Agile Robotics: Optimal Control, Reinforcement Learning, and Differentiable Simulation
Yunlong Song, Davide Scaramuzza
TL;DR
The paper compares continuous-time optimal control, model predictive control, reinforcement learning, and differentiable simulation as pathways to agile robot control. It formalizes continuous-time optimal control with $\min_{x(\cdot), u(\cdot)} \int_{0}^{T} \ell(x(t),u(t),t)\,dt + \ell(x(T))$, MPC with the discrete objective $J(x,u) = \sum_{k=0}^{N-1} \ell(x_k,u_k) + \ell(x_N)$, and policy learning with $J(\theta) = \mathbb{E}_{\tau \sim \pi_{\theta}} [\sum_{k} r_k]$, highlighting distinct optimization targets.

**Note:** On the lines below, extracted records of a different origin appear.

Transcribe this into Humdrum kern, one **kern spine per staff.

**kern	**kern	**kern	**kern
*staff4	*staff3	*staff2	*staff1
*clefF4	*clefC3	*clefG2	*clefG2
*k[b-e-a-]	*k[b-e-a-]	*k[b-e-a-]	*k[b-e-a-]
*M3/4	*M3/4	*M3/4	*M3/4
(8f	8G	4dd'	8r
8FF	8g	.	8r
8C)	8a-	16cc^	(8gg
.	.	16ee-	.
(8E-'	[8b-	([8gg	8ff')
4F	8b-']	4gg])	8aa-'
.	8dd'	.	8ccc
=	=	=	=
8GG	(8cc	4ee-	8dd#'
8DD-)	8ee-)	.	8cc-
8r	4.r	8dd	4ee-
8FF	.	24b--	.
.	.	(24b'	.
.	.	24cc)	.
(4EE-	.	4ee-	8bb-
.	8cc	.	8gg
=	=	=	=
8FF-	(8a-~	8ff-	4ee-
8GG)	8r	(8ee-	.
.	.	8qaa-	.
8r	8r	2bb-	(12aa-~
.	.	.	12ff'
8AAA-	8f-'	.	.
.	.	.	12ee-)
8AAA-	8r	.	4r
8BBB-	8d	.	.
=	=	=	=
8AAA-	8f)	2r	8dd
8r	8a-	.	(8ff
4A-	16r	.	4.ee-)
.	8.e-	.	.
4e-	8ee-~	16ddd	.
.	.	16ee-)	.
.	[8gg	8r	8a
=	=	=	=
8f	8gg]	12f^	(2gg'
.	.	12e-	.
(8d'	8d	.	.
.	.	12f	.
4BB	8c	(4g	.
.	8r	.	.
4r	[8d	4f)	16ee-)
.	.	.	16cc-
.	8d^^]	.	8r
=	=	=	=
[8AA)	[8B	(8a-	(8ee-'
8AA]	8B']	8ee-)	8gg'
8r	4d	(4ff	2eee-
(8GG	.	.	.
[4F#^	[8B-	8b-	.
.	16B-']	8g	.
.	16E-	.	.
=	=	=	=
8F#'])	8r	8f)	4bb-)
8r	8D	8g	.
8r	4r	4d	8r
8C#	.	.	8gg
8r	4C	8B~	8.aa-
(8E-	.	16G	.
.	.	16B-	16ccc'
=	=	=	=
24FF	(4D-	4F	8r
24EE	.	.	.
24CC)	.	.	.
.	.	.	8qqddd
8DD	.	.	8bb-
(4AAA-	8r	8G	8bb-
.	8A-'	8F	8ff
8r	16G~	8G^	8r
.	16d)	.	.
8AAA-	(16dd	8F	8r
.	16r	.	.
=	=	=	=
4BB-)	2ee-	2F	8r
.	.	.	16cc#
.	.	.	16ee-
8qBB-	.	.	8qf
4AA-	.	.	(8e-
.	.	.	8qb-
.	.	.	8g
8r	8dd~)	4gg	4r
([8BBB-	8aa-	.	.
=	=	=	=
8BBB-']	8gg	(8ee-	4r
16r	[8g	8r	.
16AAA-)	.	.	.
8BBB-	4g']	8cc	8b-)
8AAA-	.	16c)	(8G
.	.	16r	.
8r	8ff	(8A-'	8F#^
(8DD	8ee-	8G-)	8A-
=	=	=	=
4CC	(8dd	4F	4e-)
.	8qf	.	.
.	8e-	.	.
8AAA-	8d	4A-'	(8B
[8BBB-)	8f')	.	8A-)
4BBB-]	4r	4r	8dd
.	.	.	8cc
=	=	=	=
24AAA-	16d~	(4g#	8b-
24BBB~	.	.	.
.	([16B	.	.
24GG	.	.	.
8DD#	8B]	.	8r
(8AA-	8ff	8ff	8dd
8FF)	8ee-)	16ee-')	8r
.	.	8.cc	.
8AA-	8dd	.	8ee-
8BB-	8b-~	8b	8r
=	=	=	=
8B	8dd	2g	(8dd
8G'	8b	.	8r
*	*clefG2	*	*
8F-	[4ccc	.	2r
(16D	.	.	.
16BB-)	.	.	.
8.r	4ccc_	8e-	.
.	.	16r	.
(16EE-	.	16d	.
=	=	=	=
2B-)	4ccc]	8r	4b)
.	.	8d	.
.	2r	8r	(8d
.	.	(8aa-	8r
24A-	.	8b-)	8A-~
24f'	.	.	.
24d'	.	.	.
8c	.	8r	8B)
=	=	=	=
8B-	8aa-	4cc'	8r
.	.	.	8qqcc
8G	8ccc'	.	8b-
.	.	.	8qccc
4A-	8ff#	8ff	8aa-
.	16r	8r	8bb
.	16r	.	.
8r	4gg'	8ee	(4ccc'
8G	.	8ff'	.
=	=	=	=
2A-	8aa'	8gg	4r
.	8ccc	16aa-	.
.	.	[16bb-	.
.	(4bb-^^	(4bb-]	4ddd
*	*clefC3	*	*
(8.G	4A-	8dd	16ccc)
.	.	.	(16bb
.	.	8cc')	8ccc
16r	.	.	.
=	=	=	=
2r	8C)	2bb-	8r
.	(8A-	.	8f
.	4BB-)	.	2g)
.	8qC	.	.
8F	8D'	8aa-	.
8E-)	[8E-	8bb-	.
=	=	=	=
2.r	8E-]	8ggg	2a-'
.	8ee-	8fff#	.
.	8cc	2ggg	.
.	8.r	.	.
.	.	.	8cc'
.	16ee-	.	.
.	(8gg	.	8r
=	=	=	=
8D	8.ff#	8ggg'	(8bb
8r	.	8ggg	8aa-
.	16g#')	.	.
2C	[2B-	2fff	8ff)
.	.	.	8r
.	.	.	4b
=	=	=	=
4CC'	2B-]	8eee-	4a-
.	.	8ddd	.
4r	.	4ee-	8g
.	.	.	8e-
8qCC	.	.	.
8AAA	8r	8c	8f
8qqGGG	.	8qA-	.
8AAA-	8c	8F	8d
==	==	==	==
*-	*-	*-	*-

Results show RL's robustness due to optimizing task-level rewards and using domain randomization, outperforming OC in challenging drone-racing scenarios. The paper presents a policy-search-for-MPC approach enabling offline learning of high-level decision variables for real-time MPC, as well as a differentiable-simulation framework for rapid, gradient-based learning of legged locomotion with zero-shot real-world transfer. Future work calls for integrating structured dynamics and OC constraints into RL to reduce sample complexity and extending to vision-based humanoid locomotion.
Abstract
Control systems are at the core of every real-world robot. They are deployed in an ever-increasing number of applications, ranging from autonomous racing and search-and-rescue missions to industrial inspections and space exploration. To achieve peak performance, certain tasks require pushing the robot to its maximum agility. How can we design control algorithms that enhance the agility of autonomous robots and maintain robustness against unforeseen disturbances? This paper addresses this question by leveraging fundamental principles in optimal control, reinforcement learning, and differentiable simulation.